In 1970, I gave up a baby girl for adoption. Keeping her was never a choice because of where and what I was going back to. I grew up in a village of 400 very Catholic people in northern Michigan. My parents were very involved in the machinations of the everyday life of the village, and my bringing a child home as an unwed mother would not have been looked on very favorably by the straight-laced, narrow-minded neighbors, storekeepers, and relatives of this area.
In the early 70s the mindset for birth mothers was that we would forget what we had been through, that we would move on with our lives, and never look back. Somebody forgot to tell our conscious that, along with our hearts. I mourned the loss of my daughter as someone who had lost a loved one to death. I so regretted what I had done, but there was no going back.
Years later, when the guilt, curiosity, and need to know became so overwhelming, I decided to start searching for my daughter. I joined support groups, sent letters to the adoption agency, and joined search groups hoping that information would be forthcoming. I finally ended up hiring a private search agent who luckily was able to find my daughter and provide me with some very eye-opening information.
I decided to write her to see if she was interested in a meeting. My efforts were met with much resistance from both her and her mother, so I wrote one more letter telling her I respected her wishes and that I would drop out of her life.
Several years later we had a second case of cancer show up in the female side of our immediate family, along with multiple gynecological problems that I had gone through. My mother suggested I once again write my daughter and let her know that the cancer history existed in our family and that she might need that information for her own medical history.
Surprisingly, I heard from her. My husband and I were on vacation in Jamaica, and the phone rang in our room around midnight. I answered it and that call started what would be the first step in a slow dance of two people who were forming a new relationship.
We decided to finally meet for the first time several months later, and the initial meeting took place in an airport in Texas. We both hugged and cried and hugged some more. It was like a dream come true. Something I would never have thought I would ever experience. But by the second day I realized that my daughter was pulling away. And by my last day there I knew that it wasn’t going the way I thought it should have. I went home and called her to let her know I had made it safe and sound, as she had asked. There was no answer, and no return call from my voice message. Nothing for years.
After months of much needed counseling, I finally realized that I had to break the grip that this rejection had taken over me, and at my counselor’s request, I wrote her a letter letting her know of my hurt, my confusion, and my lack of understanding of what had gone wrong.
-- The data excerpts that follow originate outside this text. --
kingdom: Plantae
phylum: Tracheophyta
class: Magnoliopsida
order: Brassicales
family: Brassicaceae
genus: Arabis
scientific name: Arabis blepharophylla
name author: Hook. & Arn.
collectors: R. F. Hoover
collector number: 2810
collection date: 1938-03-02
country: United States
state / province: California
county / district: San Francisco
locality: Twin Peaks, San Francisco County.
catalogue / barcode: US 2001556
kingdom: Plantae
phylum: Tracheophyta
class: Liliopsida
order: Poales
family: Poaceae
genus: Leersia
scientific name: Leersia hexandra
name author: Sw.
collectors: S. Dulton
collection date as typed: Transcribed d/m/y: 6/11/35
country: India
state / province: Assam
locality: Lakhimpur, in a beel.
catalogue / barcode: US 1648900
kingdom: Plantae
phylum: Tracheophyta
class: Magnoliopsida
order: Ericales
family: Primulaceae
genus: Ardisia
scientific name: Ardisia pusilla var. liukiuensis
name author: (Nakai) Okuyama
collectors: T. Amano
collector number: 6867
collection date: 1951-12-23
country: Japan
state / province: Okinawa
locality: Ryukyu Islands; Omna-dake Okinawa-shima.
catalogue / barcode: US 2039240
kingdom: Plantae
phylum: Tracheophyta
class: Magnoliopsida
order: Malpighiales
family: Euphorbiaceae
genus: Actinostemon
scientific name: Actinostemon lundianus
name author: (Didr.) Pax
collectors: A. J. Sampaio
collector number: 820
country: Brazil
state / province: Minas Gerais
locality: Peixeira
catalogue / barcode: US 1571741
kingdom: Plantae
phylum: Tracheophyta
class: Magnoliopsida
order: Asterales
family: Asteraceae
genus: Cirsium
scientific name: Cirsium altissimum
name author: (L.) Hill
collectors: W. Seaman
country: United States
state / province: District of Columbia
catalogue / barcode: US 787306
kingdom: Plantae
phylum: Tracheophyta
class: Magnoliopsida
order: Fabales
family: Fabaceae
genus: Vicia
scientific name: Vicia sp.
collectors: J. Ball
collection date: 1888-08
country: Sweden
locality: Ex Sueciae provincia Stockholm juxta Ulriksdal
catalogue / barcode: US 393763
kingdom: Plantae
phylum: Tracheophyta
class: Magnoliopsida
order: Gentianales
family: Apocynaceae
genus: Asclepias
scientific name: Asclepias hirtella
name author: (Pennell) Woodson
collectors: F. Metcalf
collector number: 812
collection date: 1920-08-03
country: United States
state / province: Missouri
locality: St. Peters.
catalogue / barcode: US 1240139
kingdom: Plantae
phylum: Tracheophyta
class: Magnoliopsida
In the same letter I also told her that this would be the last communication I would attempt, because I could not put myself through that agony again. And I moved on with my life.
Last year in August, I lost my mother to pancreatic cancer. I felt like my life had ended. She was my best friend, my confidant, someone I could laugh with until tears came down both of our faces. Her illness took over her body and mind so quickly that I never had the chance to just sit and talk with her. With my sister by my side, we held her hands as she passed from this life, telling her all along that she was going to a much better place and that it was okay to let go.
Two months after my mom’s death left such a huge hole in my heart, my kids talked me into joining Facebook. I did, not thinking I would use it that much. I was going through some postings one day and I noticed a post asking if I had given up a daughter. I lost it. It was my daughter and she was asking to reconnect. Not having my mom to turn to, I immediately called my sister and cried as I told her what was going on. I told my daughter that I would only go into this relationship if she allowed it to go slowly. I let her know from the start that I was very leery of even doing this again, and that it would take time for me to trust again. She said she understood.
Six months into our new relationship my daughter came to visit her birth family. She met her grandfather for the first time, and it was love at first sight for both of them. We continue to communicate and our relationship is growing stronger as the months go on.
There are some ironies to this story. My name is Kathy; her name is Kathy. My husband’s name is Bob; her husband’s name is Bob. My husband worked as a warehouse manager; her husband does also. We have the same sense of humor and have discovered that we would do whatever it takes to protect our families.
She has had a good life, which is more than I could have ever asked for. Her adoptive mother has never accepted the fact that we have been in contact, and unfortunately doesn’t know about our current relationship. My one wish in all of this would be to thank this wonderful woman and her husband for caring for, raising, loving, and sharing their lives with my daughter when I wasn’t capable of doing so. Hopefully someday I’ll be able to do that. In the meantime, I am taking it one day at a time, enjoying the love, laughter, and correspondence I share with “My Kathy,” and pray that our lives meld into a relationship that is built on love, trust, hope, and compassion. She will always be my baby girl, and she has always held my heart in her hands.